When he finally found it, Jarrod was surprised at how small the newspaper office was. The old building had been large and occupied multiple floors with rooms for reporters and sales people and admin staff and the printing presses out the back or in the basement, he wasn’t sure but knew they were on site and the main customer area was always busy and you had to wait in line to put your classified notice in, particularly if it was Friday morning and you wanted to make sure you made the cut-off for the popular Saturday edition. Jarrod wanted his notice to be published on Saturday because more people would read it.

            When he opened the door to the newspaper office, there was just one narrow counter with a young woman sitting behind it wearing headsets and typing something into a computer.

            ‘Good morning, can I help you?’ the young woman said to Jarrod, not looking up from the screen.

            ‘I’d like to place a classified in Saturday’s paper.’

            ‘You know you can do all that online these days’ the young woman raised her eyes briefly from her screen.
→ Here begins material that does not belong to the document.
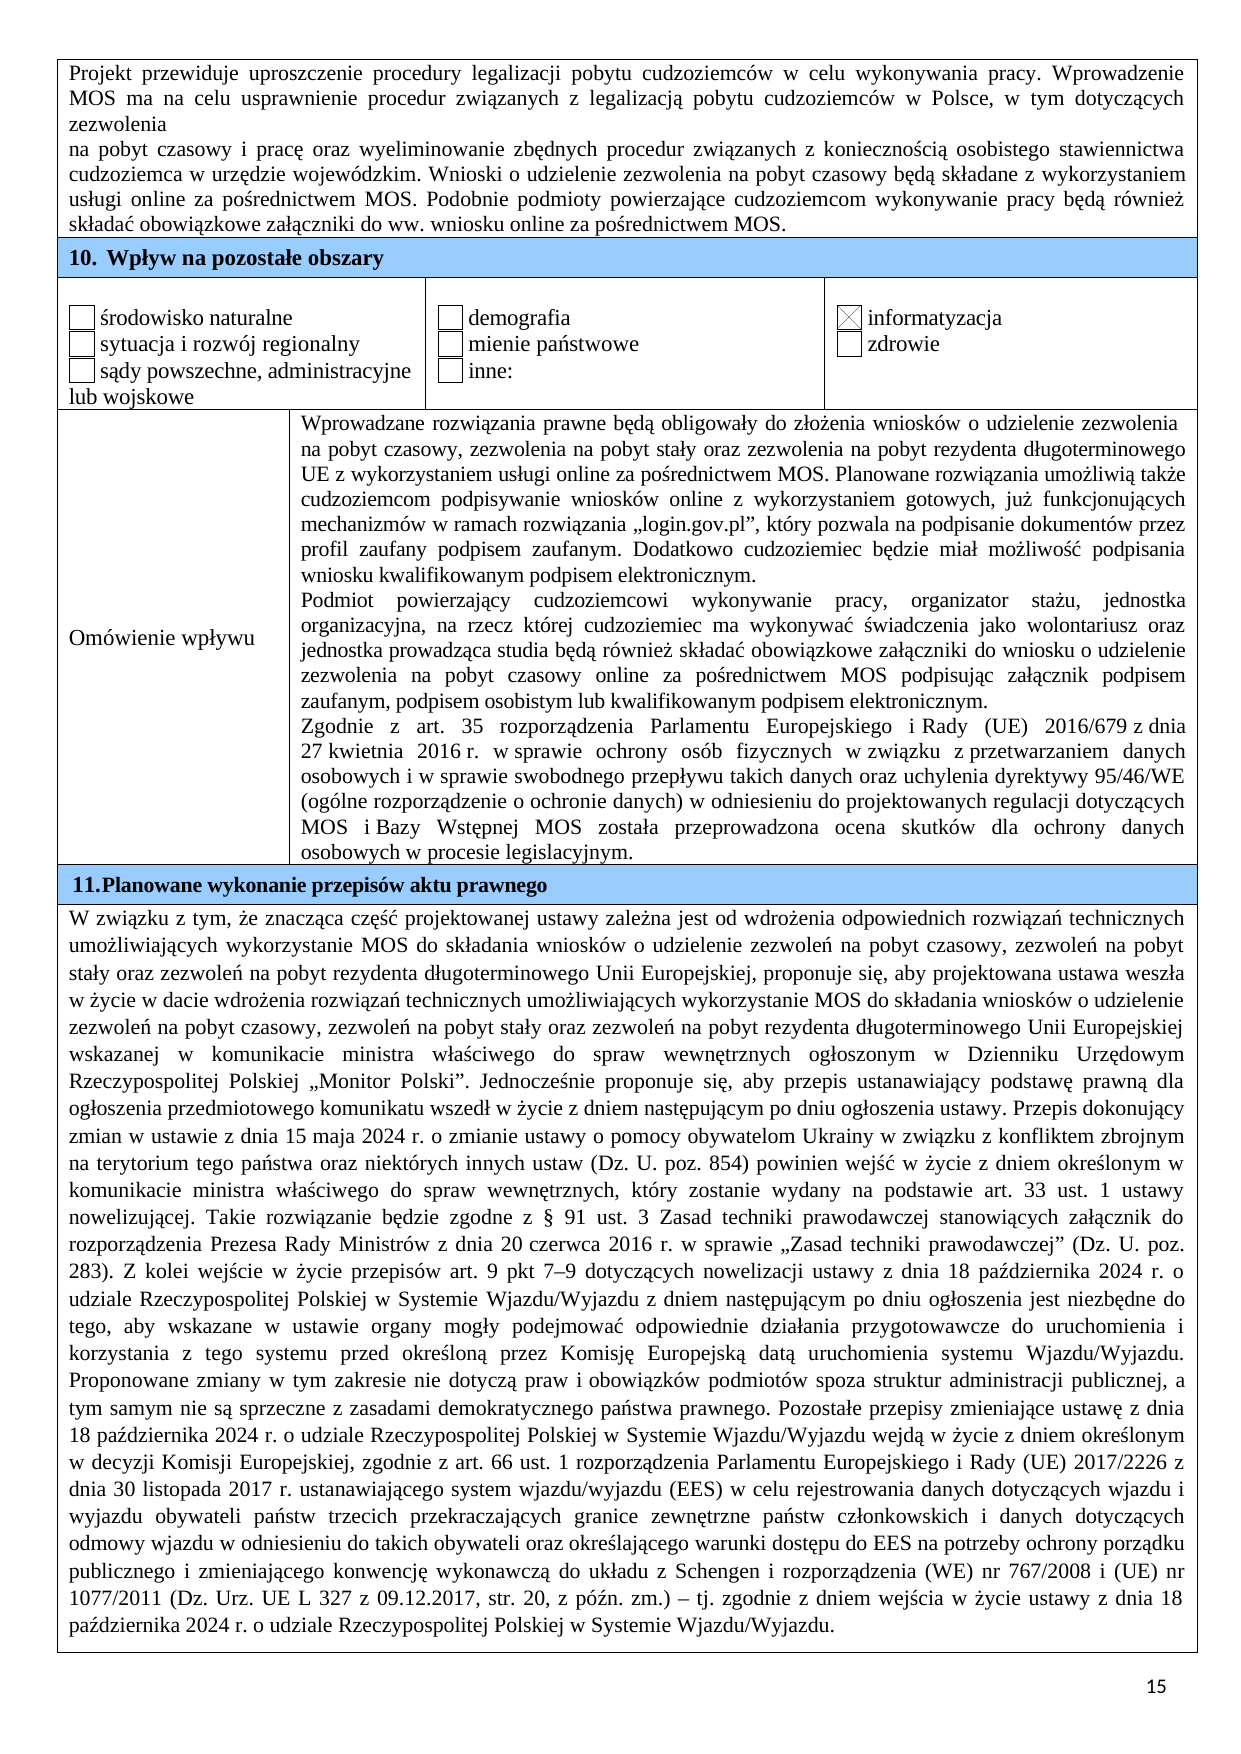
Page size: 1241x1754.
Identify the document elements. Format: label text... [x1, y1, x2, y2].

            ‘I don’t have a computer’ Jarrod said.

            ‘Do you have your notice written down?’

            Jarrod handed her the piece of paper and the young woman read it twice and then looked up at Jarrod and asked, ‘what section do you want it in?’

            Jarrod was surprised at the question and thought that it was obvious from the content.

            ‘Don’t you have a section for divorce notices?’ he asked.